她这个女儿,刚刚成年,就已经站在了全家的头上管着。
讲的都还是很有道理的话,胡国瑛是真听进去了,她点点头说知道了,虽然被余万稚震慑住了一下,心底里的当妈的那份唠叨和啰嗦还是会冒出来。
于是胡国瑛讲,你千万不跟被人家骗掉啊。
余万稚厌烦的说知道了,没那么容易被骗。
“你当谁都和小姨一样啊。”
远在市里给人当保姆的胡良梅打了个喷嚏,响亮又响亮。还好家里没人,不然当这户的女主人听见了,免不了又要轻轻地皱皱眉头。
抹布搞坏了她的手,胡良梅的皮肤越来越皱了,又糙又黄。
她起初是在镇上给人当保姆,但镇上需要保姆的人家还是少,挣不到什么钱。
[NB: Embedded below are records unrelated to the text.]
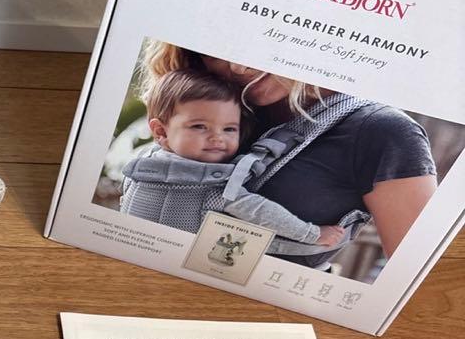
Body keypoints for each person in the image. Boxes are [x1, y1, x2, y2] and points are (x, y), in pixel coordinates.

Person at [138, 43, 438, 266]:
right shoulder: (204, 105)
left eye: (259, 42)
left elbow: (417, 276)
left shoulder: (382, 132)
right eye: (217, 52)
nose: (239, 68)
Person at [120, 69, 344, 247]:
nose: (217, 138)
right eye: (199, 126)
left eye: (229, 129)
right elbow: (263, 213)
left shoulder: (139, 166)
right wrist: (313, 234)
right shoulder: (215, 185)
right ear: (161, 131)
胡国瑛和人打红二,消息听得多,拿了个大红色塑料袋装了一袋子自己包的红糖馒头就过来找胡良梅,跟她讲我听人家讲了,城里有一家人在找保姆,你明天跟着人家去看看。
起初去看的那户人家是没有看上胡良梅的,说不上是什么原因,只是和一起带她来的老乡讲换一个吧,这个不合适。
又找了一家,那家只有两个老人。
听说是子女都出国了,就剩两个老人在家,那家倒是觉得胡良梅还可以。
原话说的是,这个(指胡良梅)看起来手脚还算麻溜,可以叫来做试试。
试着试着,就在这家做了快两年了。平心而论,这家的两个老人还是不错的,除了会有人额读书人身上的臭书气,比如会在胡良梅说到余山明的时候说出一些不雅的形容词的时候制止她。
会和胡良梅说,这世上的一切东西都是缘分作祟,缘起则爱,缘散则分,一切都顺其自然,人要泰然处之。
胡良梅听不懂泰然的意思,但她提了几次余山明都能感受到两个老人不大高兴的情绪,她也就不明着说了。
工钱还是人家发的,让发工钱的人不大高兴,可不是一件好事。
余巧旅游社的那份工作也是这对老夫妻给介绍的,余巧高考结束后确定落榜了要打工之后,胡良梅带着她来拜访过这对老夫妻一面。
老夫妻当时还算和善,笑笑说,看来我们小胡年轻的时候也是大美人啊,生的女儿这么漂亮。
是啊,
胡良梅年轻的时候,也是个大美人呢。
余巧和计越还没断了,连计越那个跟了他很久的司机看到余巧的时候都会稍稍的在心里有些讶异,这个怎么在计越身边停留了这么久了。
呆的久了,余巧自己心里反倒没谱了。
她开始情不自禁的推测,自己为什么会是特别的那一个呢。